Le spécialiste en suivi et évaluation du PDDIVS, Simplice Tra Bi, a indiqué que cette enquête constitue une donnée de référence destinée à mesurer les effets des interventions du projet dans le secteur de la santé. Selon lui, le projet prévoit la construction, la réhabilitation et l’équipement de centres de santé dans les communes bénéficiaires, avec pour objectif d’améliorer l’accès aux services sociaux de base et de contribuer à réduire les délais de prise en charge des femmes.
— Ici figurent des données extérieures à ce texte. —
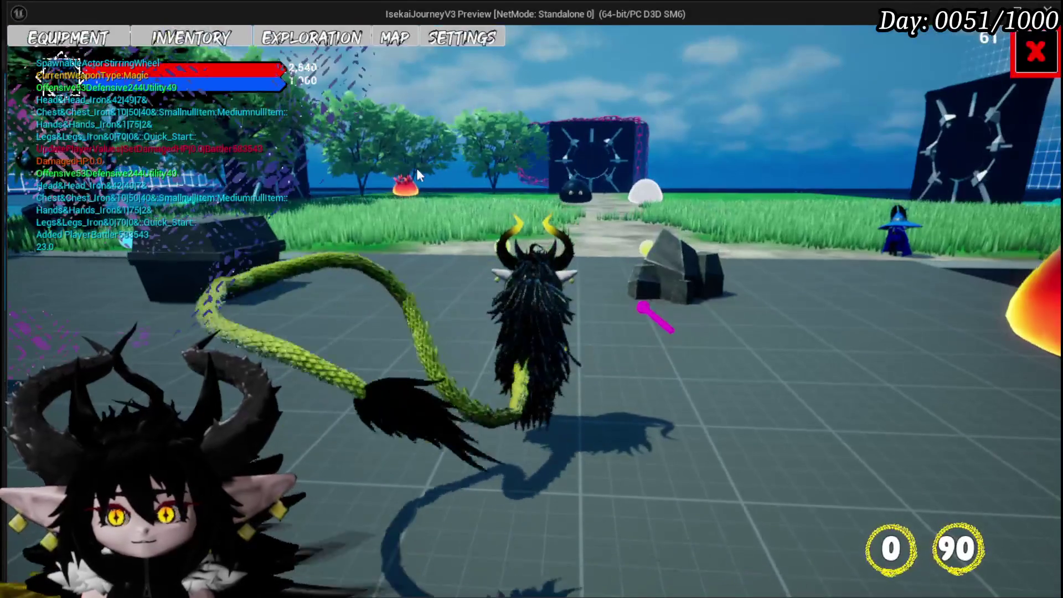
left_click(1028, 49)
key("Escape")
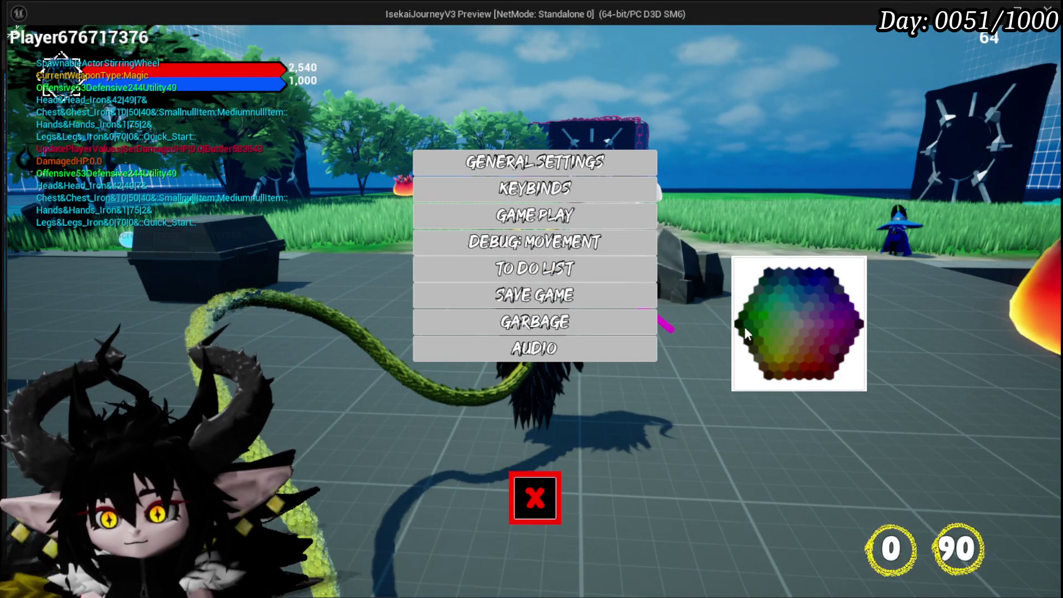
left_click(747, 326)
key("Escape")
« L’idée, c’est que le projet a pour ambition de réduire le temps d’attente des femmes qui sollicitent les soins de santé maternelle », a expliqué M. Tra Bi. Il a également relevé que l’indicateur relatif au temps d’attente des femmes pour les soins de santé maternelle n’était pas encore suffisamment renseigné au niveau du programme national, faisant de cette étude une première base de référence pour apprécier les progrès réalisés.
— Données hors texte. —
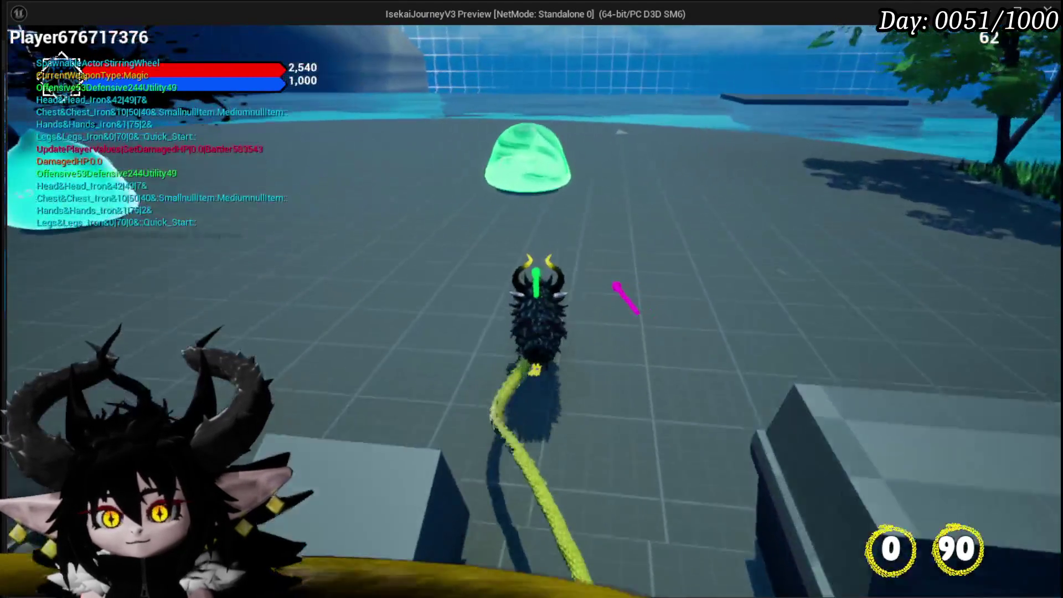
Approach the slime, cast a fire slash, then end the play test and save.
key("w")
left_click(629, 304)
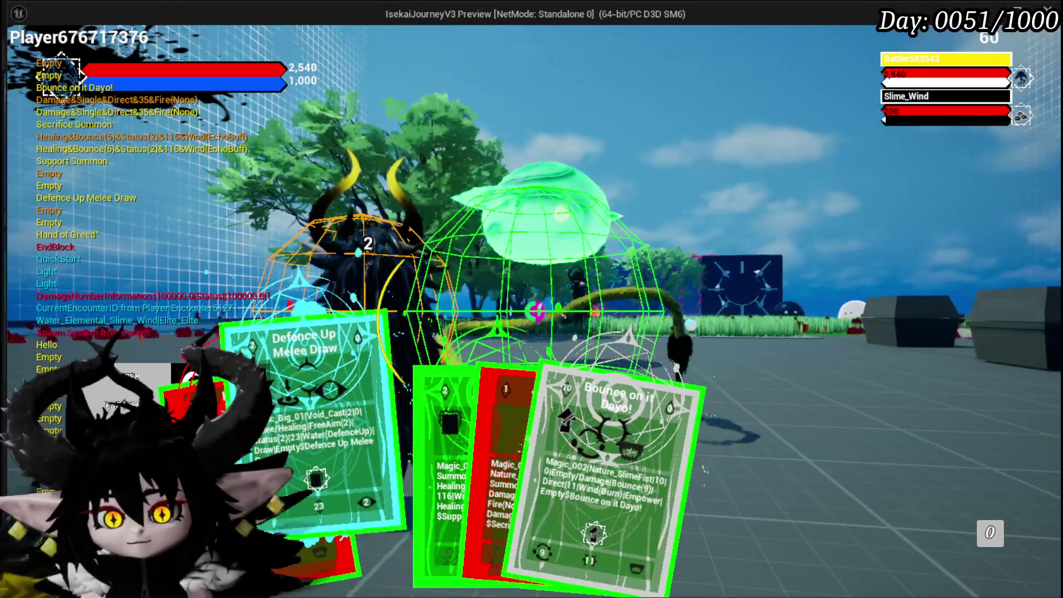
mouse_move(430, 492)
Pour le directeur départemental de la Santé, de l’Hygiène publique et de la Couverture maladie universelle de Korhogo 1, le médecin de santé publique Niamien Nyangon-Denis, l’étude constitue une opportunité d’identifier les facteurs qui ralentissent la prise en charge des patients.
« Il faut regarder de près les facteurs qui favorisent ces attentes-là et essayer d’agir sur ces différents facteurs », a-t-il déclaré, citant notamment le nombre de patients reçus en consultation, l’organisation des services et la disponibilité des ressources humaines. Selon lui, l’analyse de ces éléments devrait permettre aux responsables sanitaires d’améliorer l’organisation des prestations et de réduire progressivement le temps d’attente dans les structures de santé.
Les investissements prévus dans les infrastructures, les équipements et les services devraient ainsi permettre d’améliorer les conditions d’accueil, le plateau technique et, plus largement, la qualité de la prise en charge. L’étude invite toutefois à agir également sur l’organisation interne des structures sanitaires, la gestion des flux de patientes, la répartition des ressources humaines et la fréquentation des différents services.
L’atelier de restitution a réuni les acteurs concernés autour des résultats de l’enquête, avec pour objectif d’identifier des pistes d’amélioration de l’accès et de la qualité des soins maternels et infantiles dans les huit communes couvertes par le PDDIVS.